'''
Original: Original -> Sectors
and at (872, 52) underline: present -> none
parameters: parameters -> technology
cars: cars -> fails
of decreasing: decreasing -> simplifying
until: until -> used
'''
### [Set task]
Express the items above as a Markdown table with the columns "No." and "Line," numbering each line in sequence and leaving out any blank lines.

### [Result of the exercise]
| No. | Line |
|---|---|
| 1 | Original: Original -> Sectors |
| 2 | and at (872, 52) underline: present -> none |
| 3 | parameters: parameters -> technology |
| 4 | cars: cars -> fails |
| 5 | of decreasing: decreasing -> simplifying |
| 6 | until: until -> used |